What to do:
1. In the article below about the Randals club, why does Patterson see competing against the established junior A teams as a positive? Answer in one to three sentences.
2. According to the article below about the Randals club, how many games did the club play between football and hurling during 2021?
3. Pick up the article below about the Randals club after its final sentence and keep writing it.

Selected text:
------------------------------------------------------------

Last season was a dream year for Randals as the club won two county junior B football titles (including the club’s first-ever county title), as well as the Carbery junior B crown. Their reward is a deserved spot in the junior A football ranks in 2022.

It’s the first time in over 40 years that Randals have competed at this level – but Patterson believes they will hold their own against the established junior A teams in Carbery.

‘I’d be hoping that the momentum that we built (in 2021) will feed into 2022,’ he said.

‘There is no reason we should be fearing these teams. We will look at it as a positive. Especially when our team is so young, testing ourselves against the best in West Cork will only improve this team further as the year goes on.’

 

One of the more experienced members of the Randal Óg set-up, dual player Patterson believes the future for the club is very bright. Last season’s county junior B football double could be the catalyst for more success in the future, he feels. The club’s junior hurling team – and there are 12 players who play on both sides – came up just short in the 2021 county junior B hurling final and want to go one step further this season. Is there more to come from Randal Óg?

‘I would think so. Look at the age profile, and take me out of it, the next down is Barry O’Driscoll in his early 30s and the average age then is 23 or 24. These guys are going to college and hopefully they will get jobs in Cork county over the next few years and that they will keep playing for the club,’ said Patterson, who was able to reflect on Randals’ incredible 2021 exploits over the Christmas period. Between football and hurling they played an energy-sapping 28 games in 29 weeks across eight different competitions, and they finished the season with three trophies and promotion to junior A.

------------------------------------------------------------

Given material:

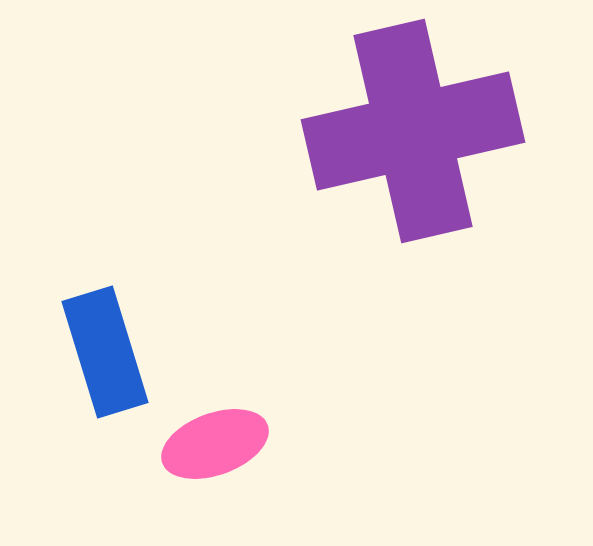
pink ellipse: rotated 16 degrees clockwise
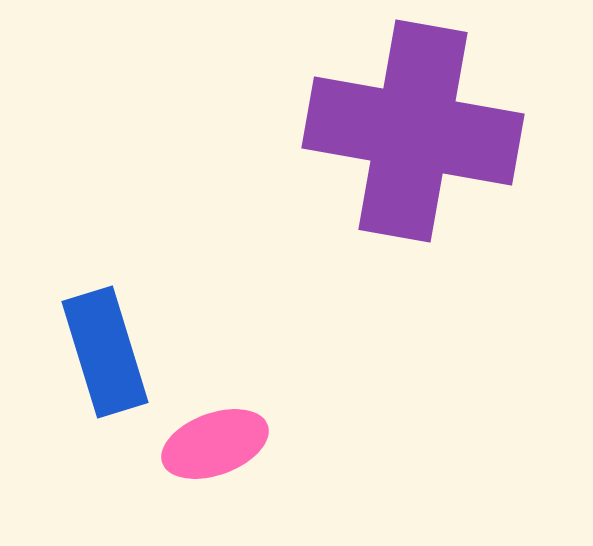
purple cross: rotated 23 degrees clockwise
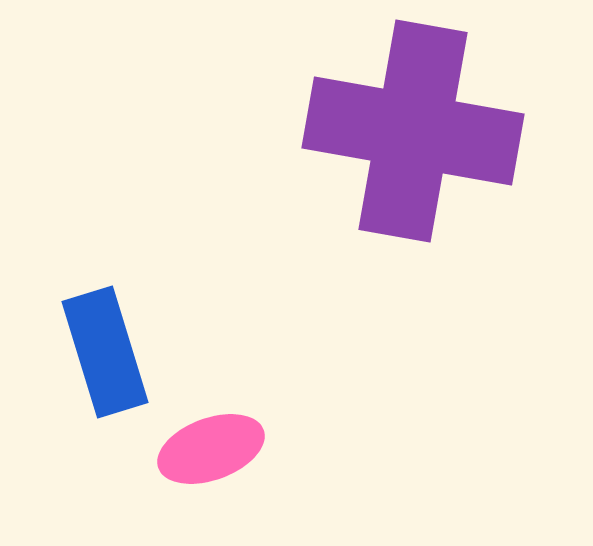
pink ellipse: moved 4 px left, 5 px down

------------------------------------------------------------

Exercise results:
1. Patterson says the team is very young, so testing itself against the best teams in West Cork will only improve it further as the year goes on.

2. 28 games in 29 weeks, across eight different competitions.

3.
‘It will probably never be matched again so we’re delighted to have been a part of it,’ Patterson said, and it’s a season that will live long in the memory of everyone in Ballinacarriga. This was a community effort, too, with so many different strands pulling together.

One of the memories that stands out for Patterson came long after the final whistle in the Bon Secours 2021 Junior B football divisional final win against Dripsey at Páirc Uí Rinn on December 17th; that’s the triumph that secured the double. Around 10pm that Friday night, on the footpath outside the stadium, Randals’ history-making players feasted on soup and sandwiches. For Patterson that epitomises what makes this club so special.

‘The club had gone to great lengths to have soup and sandwiches for the players. It was a really nice gesture and it shows the community spirit that is there,’ he said.

‘We are a small club, one of the smallest in the Carbery division. We don’t have a huge pick of players and likewise we don’t have a huge pick of voluntary people either but whoever can get involved will get involved. It’s all the way from the people involved in the administrative side to all the people involved in the teams, it’s everyone who helps out in their own way.

‘We are only a crossroads, really. We have a school, we have a church, we have the local creamery and we have the club  – and the club is hugely important to what we do. When we are winning and the team is doing well, more and more people come to the matches. There are people that have moved away but those people start coming to matches; my own brother who is living in Limerick came down to the matches. Other guys who are living in Galway came down to the matches. Seeing them coming back was great to see.’

Hopefully there will be even more Randal Óg supporters at games this season, as the footballers strut their stuff at junior A and the hurlers’ redouble their efforts to win promotion from junior B. Like Patterson says, Randal Óg are not finished yet.